Another reason why Chapman Law is on the rise is because the school is determined to make its mark both in academia and in the legal marketing Orange County. Speaking with one individual who sits on the board of Chapman Law, the school is dead set on breaking into the 2nd tier. It really is a matter of when and not if. When John Eastman became the dean a few years ago, he made it one of his top priorities to dramatically move up in the rankings into the 2nd tier. The school has thus far taken all the right steps in attaining this goal.
As with all academic institutions, money matters most. Chapman Law is incredibly well funded, and because of this, it is able attract a very bright, well respected and diverse legal faculty (http://www.chapman.edu/law/administration/default.asp
). In addition, the school is able to attract students away from higher ranked schools by offering very generous scholarships. Thus, the school is able to have an increasing LSAT and GPA admission criteria which we know is a significant factor in the USNWR rankings.

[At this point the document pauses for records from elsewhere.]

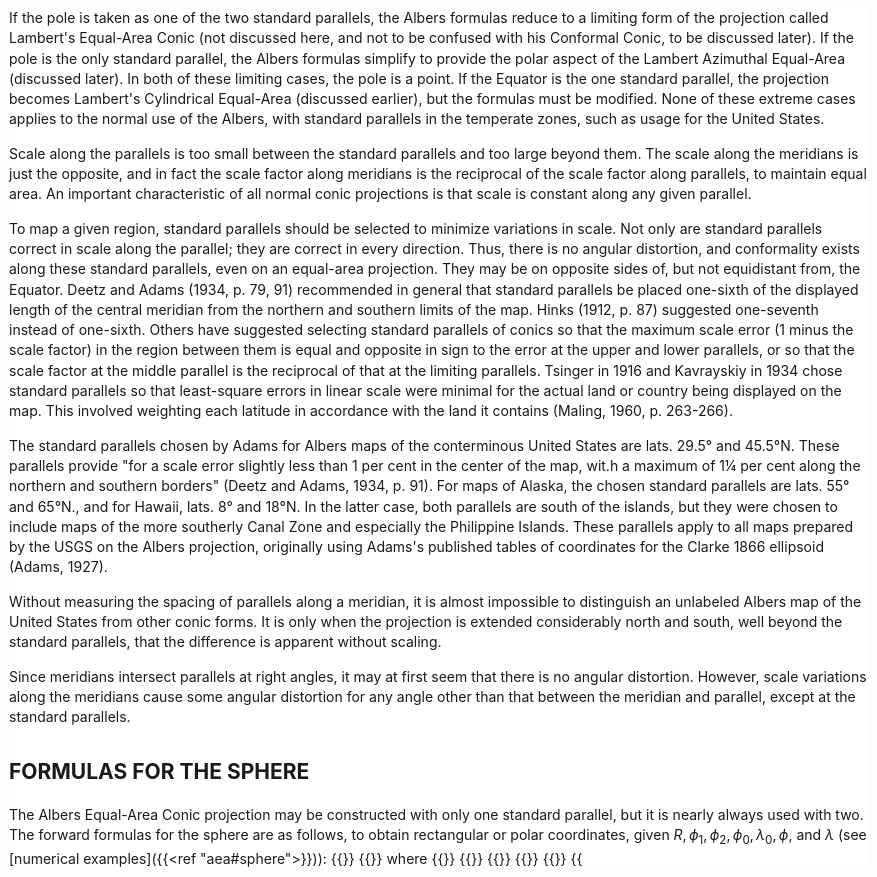 If the pole is taken as one of the two standard parallels, the Albers formulas reduce to a limiting form of the projection called Lambert's Equal-Area Conic (not discussed here, and not to be confused with his Conformal Conic, to be discussed later). If the pole is the only standard parallel, the Albers formulas simplify to provide the polar aspect of the Lambert Azimuthal Equal-Area (discussed later). In both of these limiting cases, the pole is a point. If the Equator is the one standard parallel, the projection becomes Lambert's Cylindrical Equal-Area (discussed earlier), but the formulas must be modified. None of these extreme cases applies to the normal use of the Albers, with standard parallels in the temperate zones, such as usage for the United States.

Scale along the parallels is too small between the standard parallels and too large beyond them. The scale along the meridians is just the opposite, and in fact the scale factor along meridians is the reciprocal of the scale factor along parallels, to maintain equal area. An important characteristic of all normal conic projections
is that scale is constant along any given parallel.

To map a given region, standard parallels should be selected to minimize variations in scale. Not only are standard parallels correct in scale along the parallel; they are correct in every direction. Thus, there is no angular distortion, and conformality exists along these standard parallels, even on an equal-area projection. They may be on opposite sides of, but not equidistant from, the Equator. Deetz and Adams (1934, p. 79, 91) recommended in general that standard parallels be placed one-sixth of the displayed length of the central meridian from the northern and southern limits of the map. Hinks (1912, p. 87) suggested one-seventh instead of one-sixth. Others have suggested selecting standard parallels of conics so that the maximum scale error (1 minus the scale factor) in the region between them is equal and opposite in sign to the error at the upper and lower parallels, or so that the scale factor at the middle parallel is the reciprocal of that at the limiting parallels. Tsinger in 1916 and Kavrayskiy in 1934 chose standard parallels so that least-square errors in linear scale were minimal for the actual land or country being displayed on the map. This involved weighting each latitude in accordance with the land it contains (Maling, 1960, p. 263-266).

The standard parallels chosen by Adams for Albers maps of the conterminous United States are lats. 29.5&deg; and 45.5&deg;N. These parallels provide "for a scale error slightly less than 1 per cent in the center of the map, wit.h a maximum of 1¼ per cent along the northern and southern borders" (Deetz and Adams, 1934, p. 91). For maps of Alaska, the chosen standard parallels are lats. 55&deg; and 65&deg;N., and for Hawaii, lats. 8&deg; and 18&deg;N. In the latter case, both parallels are south of the islands, but they were chosen to include maps of the more southerly Canal Zone and especially the Philippine Islands. These parallels apply to all maps prepared by the USGS on the Albers projection, originally using Adams's published tables of coordinates for the Clarke 1866 ellipsoid (Adams, 1927).

Without measuring the spacing of parallels along a meridian, it is almost impossible to distinguish an unlabeled Albers map of the United States from other conic forms. It is only when the projection is extended considerably north and south, well beyond the standard parallels, that the difference is apparent without scaling.

Since meridians intersect parallels at right angles, it may at first seem that there is no angular distortion. However, scale variations along the meridians cause some angular distortion for any angle other than that between the meridian and parallel, except at the standard parallels.

## FORMULAS FOR THE SPHERE
The Albers Equal-Area Conic projection may be constructed with only one standard parallel, but it is nearly always used with two. The forward formulas for the sphere are as follows, to obtain rectangular or polar coordinates, given $R, \phi_1, \phi_2, \phi_0, \lambda_0, \phi$, and $\lambda$ (see [numerical examples]({{<ref "aea#sphere">}})):
{{<math tag="14-1">}} x=\rho\sin\theta {{</math>}}
{{<math tag="14-2">}} y=\rho_0-\rho\cos\theta {{</math>}}
where
{{<math tag="14-3">}} \rho = R (C-2n\sin\phi)^{1/2}/n {{</math>}}
{{<math tag="14-4">}} \theta = n(\lambda-\lambda_0) {{</math>}}
{{<math tag="14-3a">}} \rho_0 = R(C-2n\sin\phi_0)^{1/2}/n {{</math>}}
{{<math tag="14-5">}} C = \cos^2\phi_1+2n\sin\phi_1 {{</math>}}
{{<math tag="14-6">}} n = (\sin\phi_1 + \sin\phi_2)/2 {{</math>}}
{{<math>}}
  \eqalign{
  \phi_0, \lambda_0 =& \text {the latitude and longitude, respectively,} \cr
                     & \text{for the origin of the rectangular coordinates.}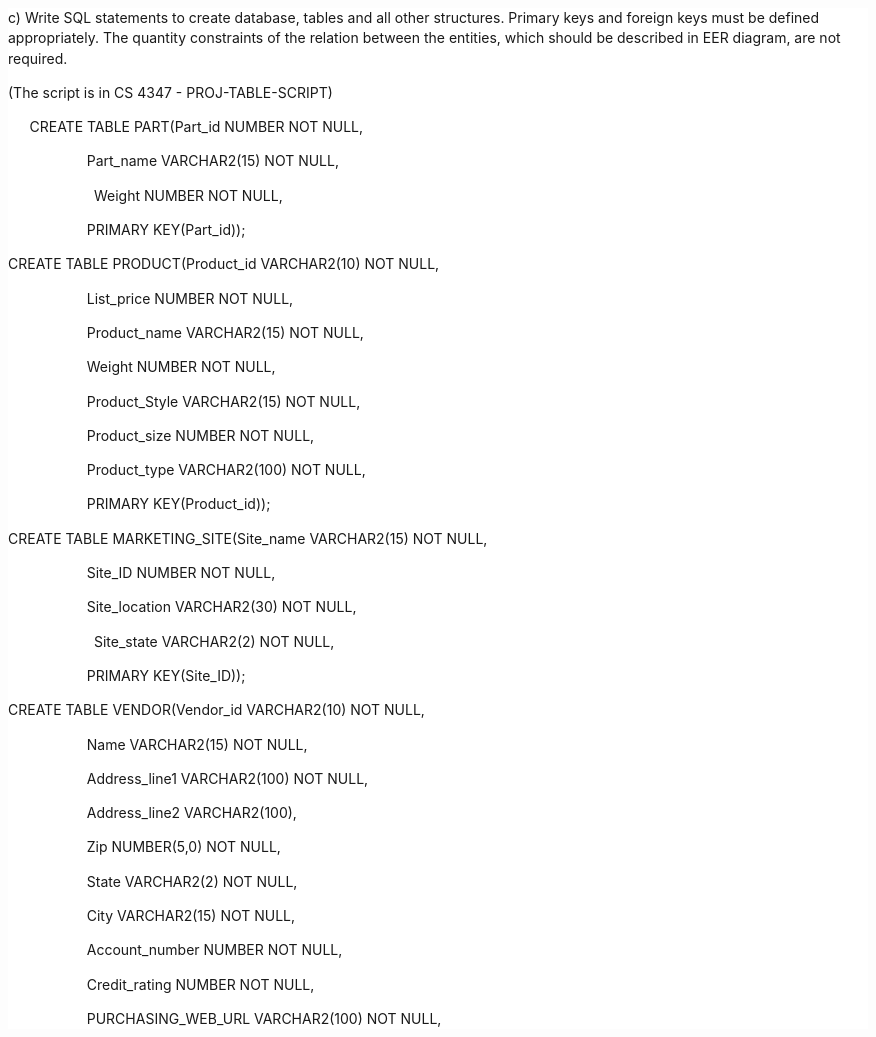 c) Write SQL statements to create database, tables and all other structures. Primary keys and foreign keys must be defined appropriately. The quantity constraints of the relation between the entities, which should be described in EER diagram, are not required.



(The script is in CS 4347 - PROJ-TABLE-SCRIPT)

`	`CREATE TABLE PART(Part\_id NUMBER NOT NULL,

`			`Part\_name VARCHAR2(15) NOT NULL,

`            `Weight NUMBER NOT NULL,

`			`PRIMARY KEY(Part\_id));



CREATE TABLE PRODUCT(Product\_id VARCHAR2(10) NOT NULL,

`			`List\_price NUMBER NOT NULL,

`			`Product\_name VARCHAR2(15) NOT NULL,

`			`Weight NUMBER NOT NULL,

`			`Product\_Style VARCHAR2(15) NOT NULL,

`			`Product\_size NUMBER NOT NULL,

`			`Product\_type VARCHAR2(100) NOT NULL,

`			`PRIMARY KEY(Product\_id));



CREATE TABLE MARKETING\_SITE(Site\_name VARCHAR2(15) NOT NULL,

`			`Site\_ID NUMBER NOT NULL,

`			`Site\_location VARCHAR2(30) NOT NULL,

`            `Site\_state VARCHAR2(2) NOT NULL,

`			`PRIMARY KEY(Site\_ID));



CREATE TABLE VENDOR(Vendor\_id VARCHAR2(10) NOT NULL,

`			`Name VARCHAR2(15) NOT NULL,

`			`Address\_line1 VARCHAR2(100) NOT NULL,

`			`Address\_line2 VARCHAR2(100),

`			`Zip NUMBER(5,0) NOT NULL,

`			`State VARCHAR2(2) NOT NULL,

`			`City VARCHAR2(15) NOT NULL,

`			`Account\_number NUMBER NOT NULL,

`			`Credit\_rating NUMBER NOT NULL,

`			`PURCHASING\_WEB\_URL VARCHAR2(100) NOT NULL,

Over the past few years, the school has really built up its reputation in the legal profession in and around Orange County. Chapman Law has done an excellent job reaching out to many top legal professionals and making them feel apart of the school’s rising success. As a result, many of these professionals who have graduated from law schools other than Chapman hold a lot of respect and esteem for Chapman Law.
The school is definitely becoming more competitive in placing a greater number of graduates in more prestigious employment positions than ever before. This is not to say Chapman Law grads are on the same playing field as USC or UCLA in obtaining big law jobs; however, the schools reputation and employment prospects by far supersede its rankings. It is not a stretch to say that Chapman Law has significantly narrowed the gap between the other 2nd tier schools in southern California such as USD, Loyola and Pepperdine. If one graduates in the top 25%, it is not unrealistic find a job in a mid size (25-150 lawyers) Orange County firm and have a starting salary near or above six figures.
I hope this information has cleared up any misconceptions about Chapman Law and is helpful and informative to any prospective student.